Text section:
The Kansas Ethanol Industry - What Legislators are Asking
AgMRC Renewable Energy Newsletter
Daniel O’Brien and Mike Woolverton
Extension Agricultural Economists
K-State Research and Extension
Ag Marketing Resource Center
Iowa State University
The current status and future prospects for the U.S. ethanol industry are topics of great interest to government leaders in states such as Kansas, Iowa and elsewhere. The future of the ethanol industry as well as other forms of energy were addressed in a formal hearing of the Kansas Legislature’s Special Committee on Energy and Environmental Policy on Wednesday, August 20th. The focus of this hearing was to gather information on a range of energy-related issues, including broader trends in national energy resource supply and demand and instate natural gas supplies, as well as grain-based and cellulosic ethanol production.
Information summarized below about the current status and future prospects for ethanol industry in Kansas was presented at this hearing by K-State Extension Agricultural Economist Daniel O’Brien with assistance from Mike Woolverton. After a formal presentation, legislators responded with questions about the future of grain-based ethanol production.
Current Status of the Kansas Ethanol Industry
Capacity and Location: There were 12 operating grain-based ethanol plants in Kansas as of August 1, 2008. Growth in Kansas ethanol production since 2005 is shown in Figure 1. If these plants produced ethanol at 100% of their stated capacity, they could produce 453 million gallons of ethanol annually (MGY). Of these plants, 3 were located in Southwest Kansas (180 MGY), 2 in the South Central region (80 MGY), 2 in West Central Kansas (50 MGY, 11%), and 1 plant each in the Central (52 MGY), Northwest (40 MGY), and East Central (35 MGY) areas of the state. Two additional grain-ethanol plant facilities exist in the state – one under construction in Northwest Kansas (20 MGY) with plans to begin production later in 2008, and one in South Central Kansas (55 MGY) that is at least temporarily off-line. The construction of at least one other ethanol plant is being considered for the Southwest region of Kansas that could process both grain and cellulosic feedstock.

Dataset excerpts:

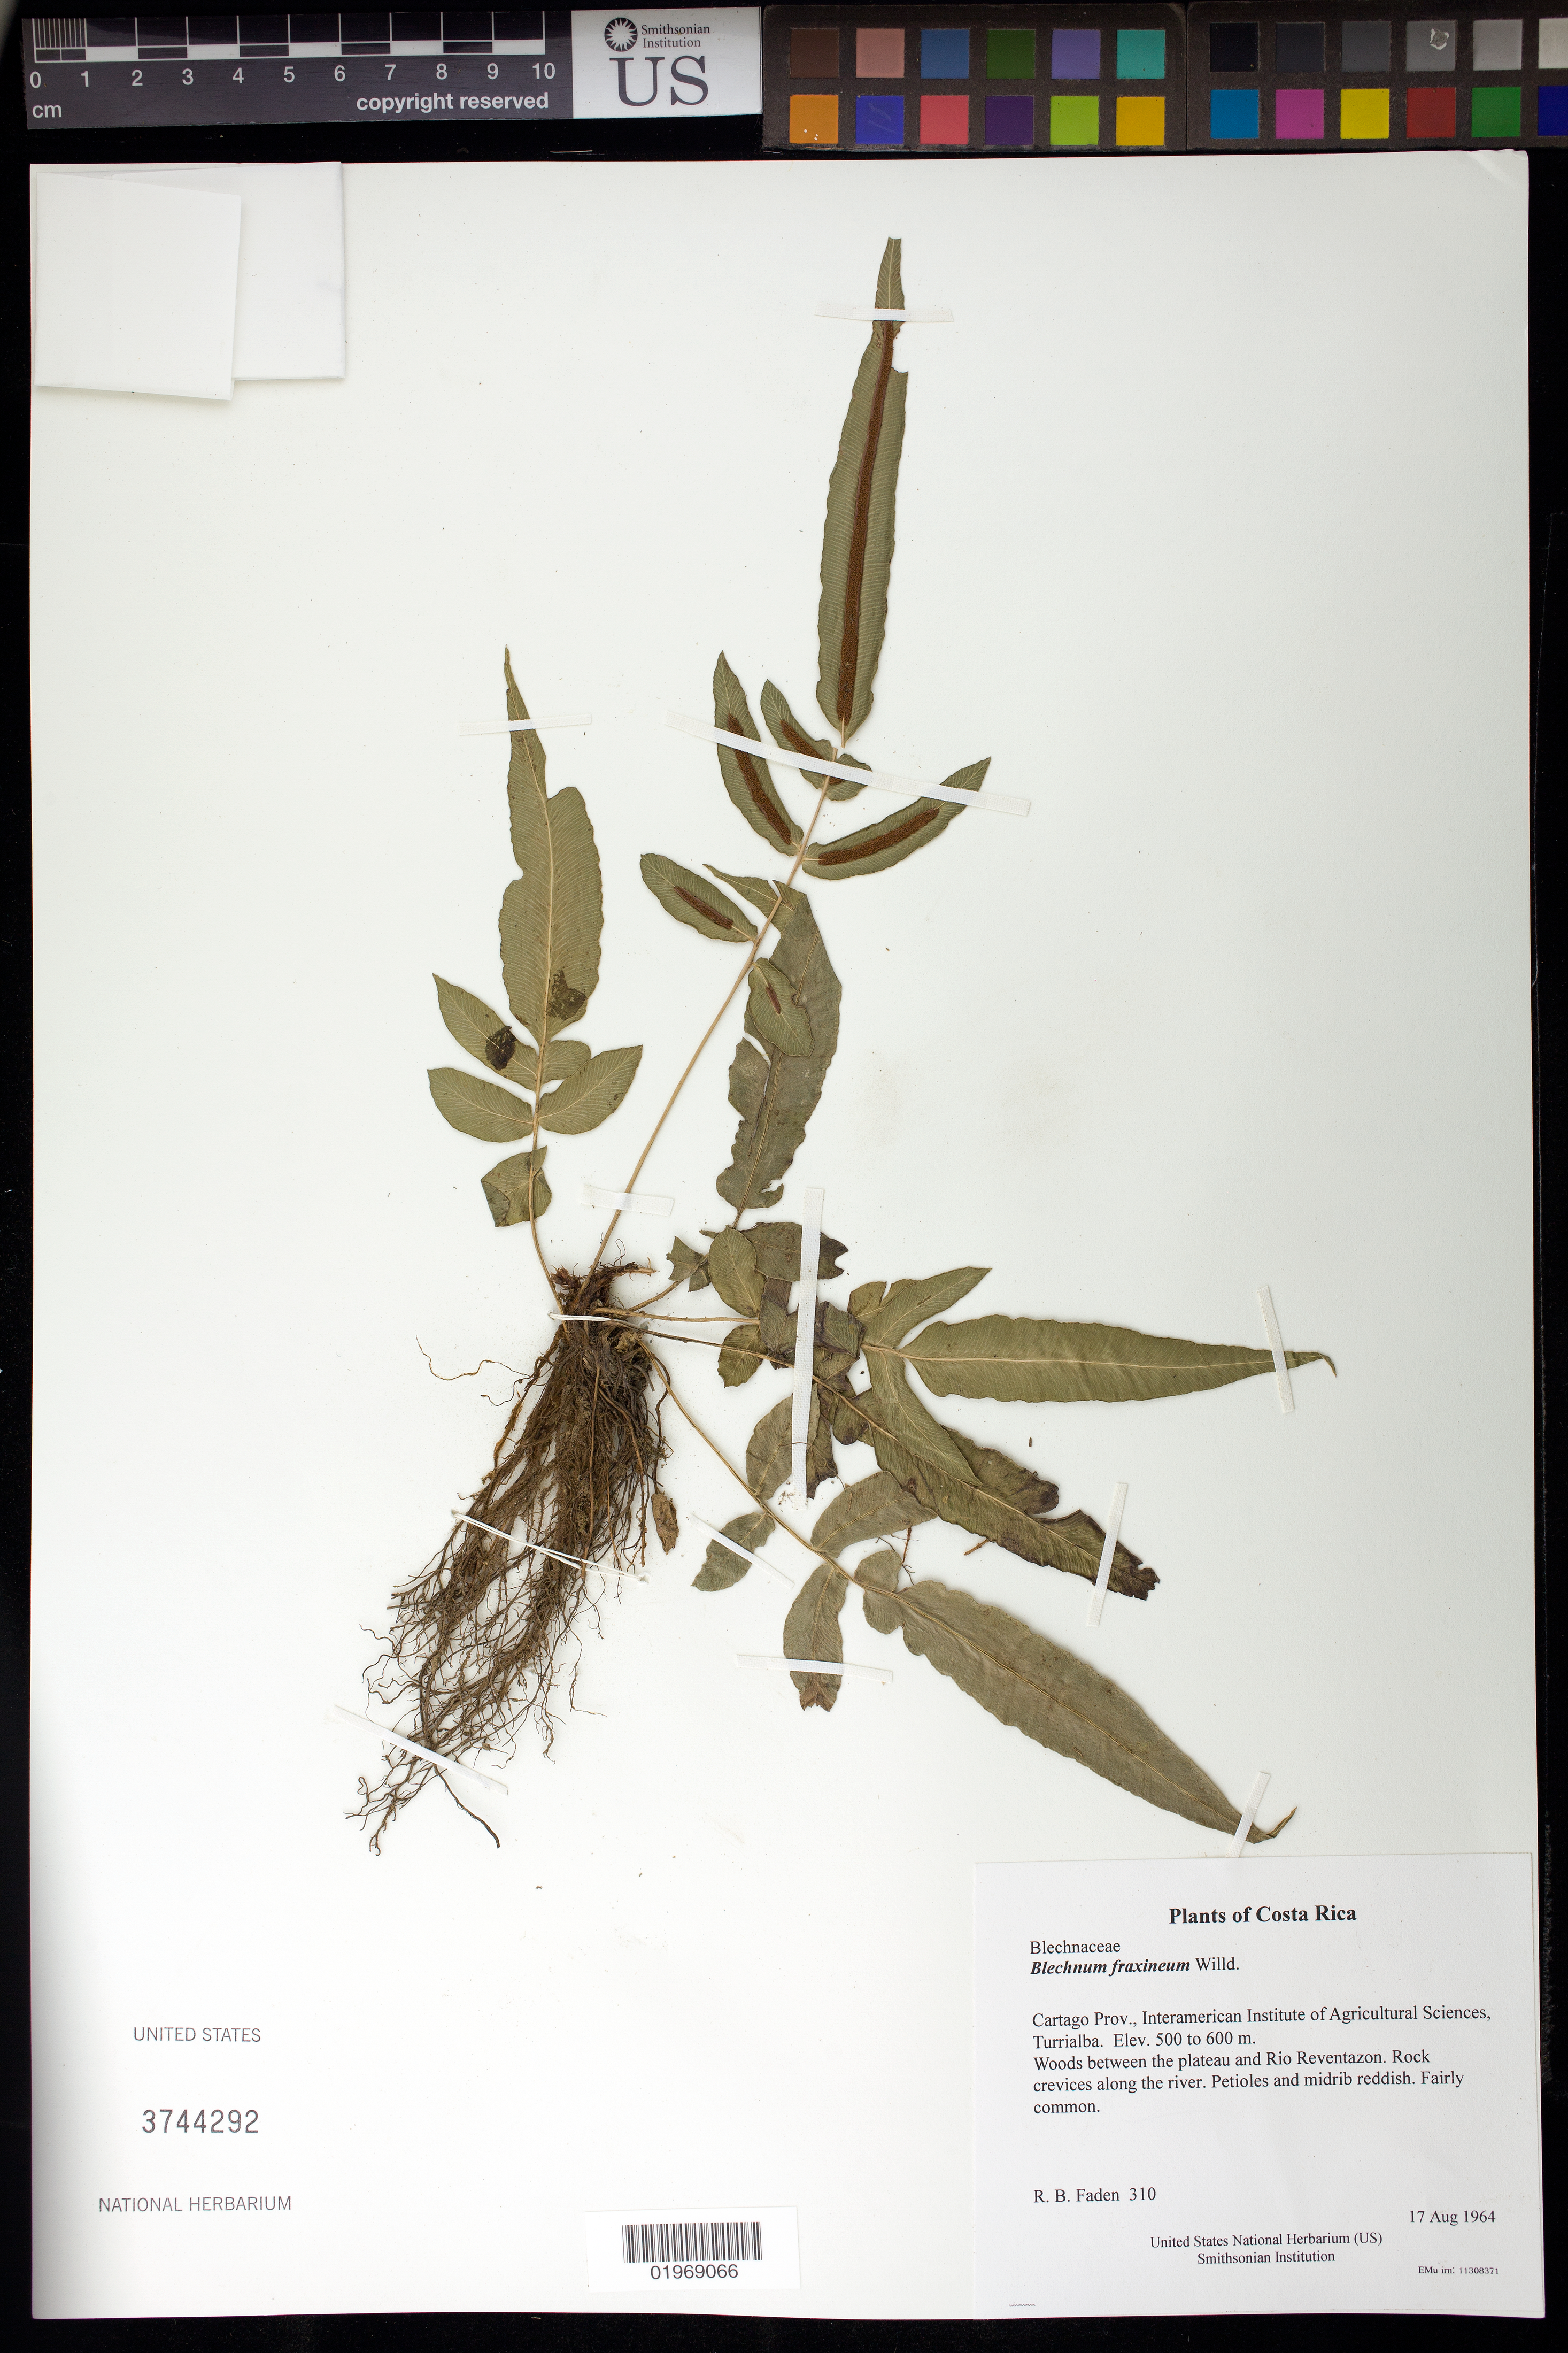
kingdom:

---

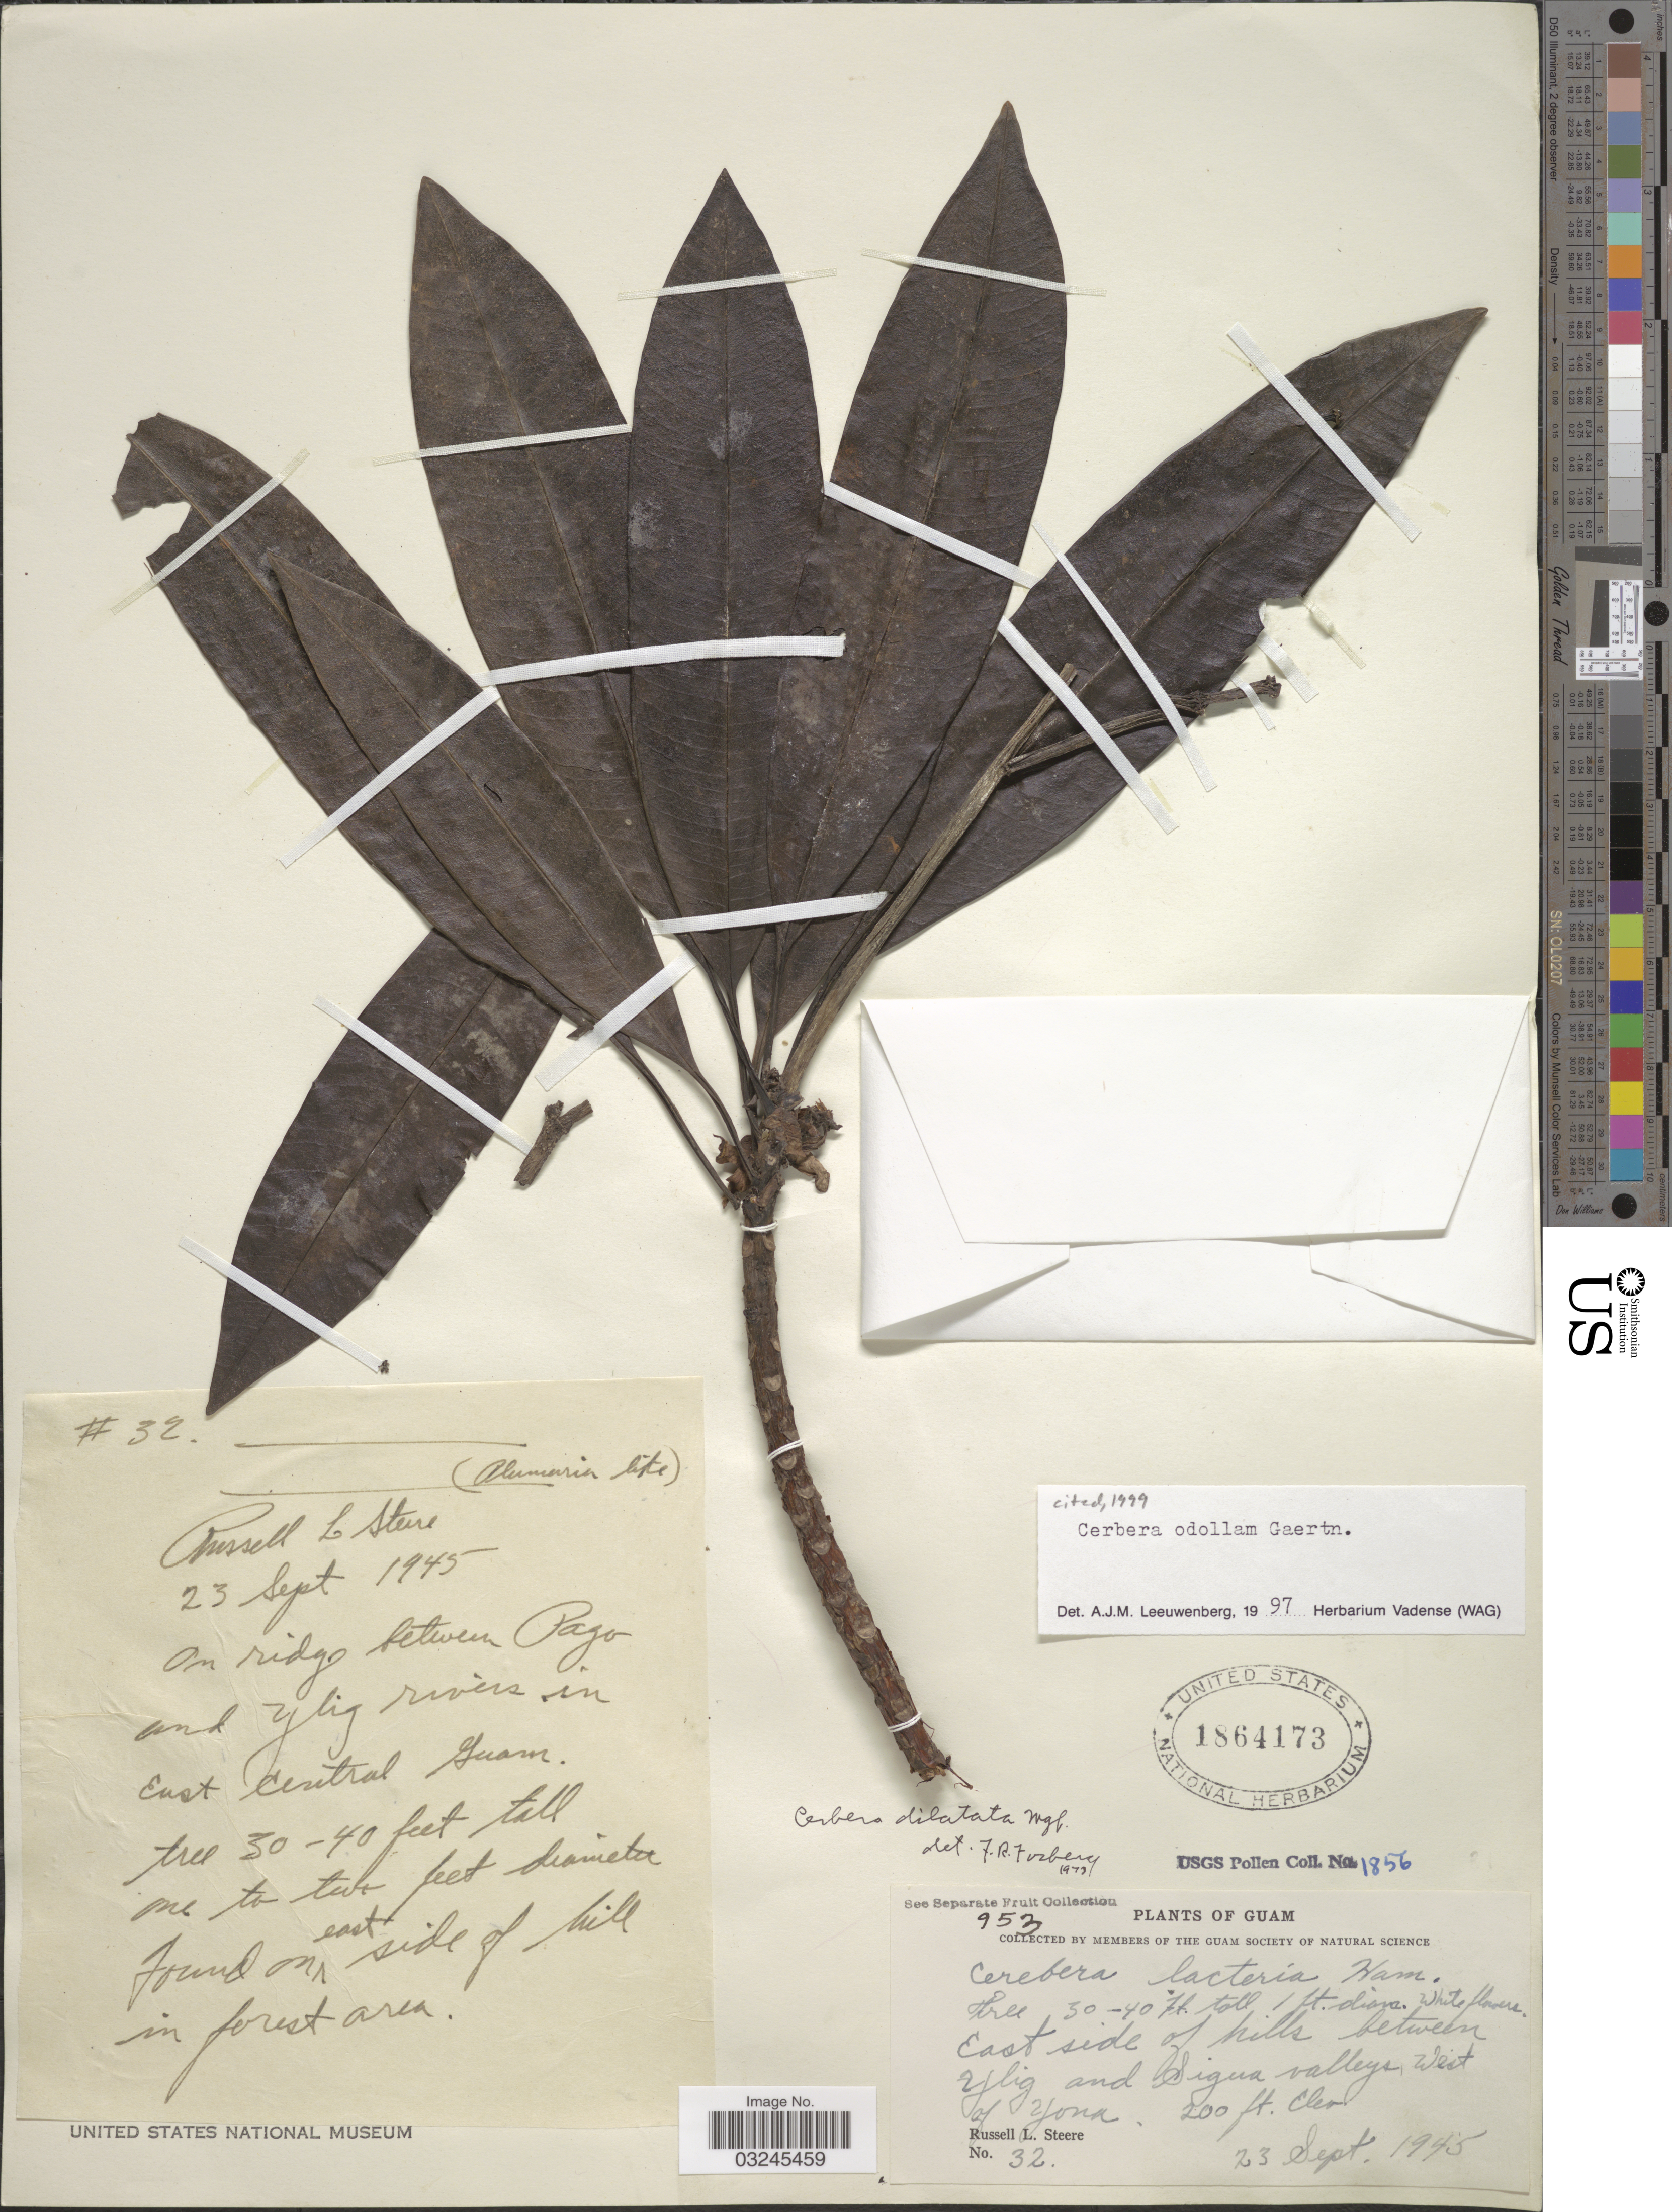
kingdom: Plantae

Task instructions:
- a) Return the passage of the Kansas ethanol article starting at "The Kansas Ethanol Industry - What" and ending at "cellulosic ethanol production.".
- b) Write the next part of the article on the Kansas ethanol industry, picking up after its last sentence.
The lines above have no connection to the article on the Kansas ethanol industry.

Answer list:
- a)
The Kansas Ethanol Industry - What Legislators are Asking
AgMRC Renewable Energy Newsletter
Daniel O’Brien and Mike Woolverton
Extension Agricultural Economists
K-State Research and Extension
Ag Marketing Resource Center
Iowa State University
The current status and future prospects for the U.S. ethanol industry are topics of great interest to government leaders in states such as Kansas, Iowa and elsewhere. The future of the ethanol industry as well as other forms of energy were addressed in a formal hearing of the Kansas Legislature’s Special Committee on Energy and Environmental Policy on Wednesday, August 20th. The focus of this hearing was to gather information on a range of energy-related issues, including broader trends in national energy resource supply and demand and instate natural gas supplies, as well as grain-based and cellulosic ethanol production.

- b)
Feed Grain Use: At the current annual production capacity of 453 million gallons of ethanol, the 12 operating grain-ethanol plants in Kansas would use approximately 162 million bushels of feed grains (corn and grain sorghum) per year. This assumes that 1 bushel of feedgrains produces 2.8 gallons of ethanol. This amount of feedgrains equals 29% of the average total corn and grain sorghum production during the 2005-2007 period. Production from the ethanol plant under construction and the plant currently off-line would bring feed grain use to 188 million bushels, 33% of 2005-2007 average production.
Distillers Grain Production and Use: Since the fall of 2005, distillers grains (DGS) production by Kansas ethanol plants has supplied an increasing percentage of the maximum potential DGS use by Kansas livestock feeders. Using Kansas livestock on feed numbers and Iowa State University livestock feed ration recommendations for fed, beef and dairy cattle, poultry and hogs, it is estimated that during the September 1, 2005 – August 31, 2006 period Kansas ethanol plants produced 23% (1,085 million pounds) of the maximum amount of distillers grains that could be fed to Kansas livestock. This proportion increased to 28% during the 2006/07 period and 41% in 2007/08, and is projected at 55% in 2008/09.
Comparative Advantages for Kansas Ethanol: Grain ethanol plants located in Kansas may have some comparative advantages relative to other geographic regions of the country. With their proximity to major cattle feeding operations in the western part of the state, Kansas ethanol plants are able to sell a large proportion of their distillers grain by-products in wet cake form – thereby saving on natural gas based drying expenses. In addition, with the existence of ethanol blending capabilities in Wichita in South Central Kansas, ethanol plants in the state are able to transport approximately 50% of their denatured ethanol product by truck instead of by rail transportation. Rail transport generally is more expensive than truck movements for short hauls, but is less expensive for long-distance shipping. Because of their locations in the western Corn Belt, Kansas ethanol plants also have a geographic transportation cost advantage over plants located further east when shipping ethanol by rail to western states. Some portion of these advantages may be offset by generally higher corn costs than in states such as Iowa, Minnesota, and South Dakota.
Truck Transportation Impacts: Kansas ethanol plants have impacted the truck transportation industry in the state. Approximately 515 semi-truckloads of feed grains are needed daily to supply feedstock to Kansas ethanol plants. Assuming that 50% of ethanol produced in the state is transported by truck from ethanol plants, it is estimated that 75 truckloads of ethanol are shipped daily in Kansas. In addition, about 350 loads of wet distillers grains are hauled away from Kansas ethanol plants to livestock feeders on a daily basis. Converted to an annual basis, Kansas ethanol plants require 188,000 truckloads of feed grains, and transport out approximately 27,400 truckloads of ethanol and 128,000 truckloads of wet distillers grains. Trucking-related operating and capital expenses associated with Kansas ethanol plants amount to approximately $54 million dollars per year (using 2007 diesel prices) (Source, Josh Roe, K-State, 2008).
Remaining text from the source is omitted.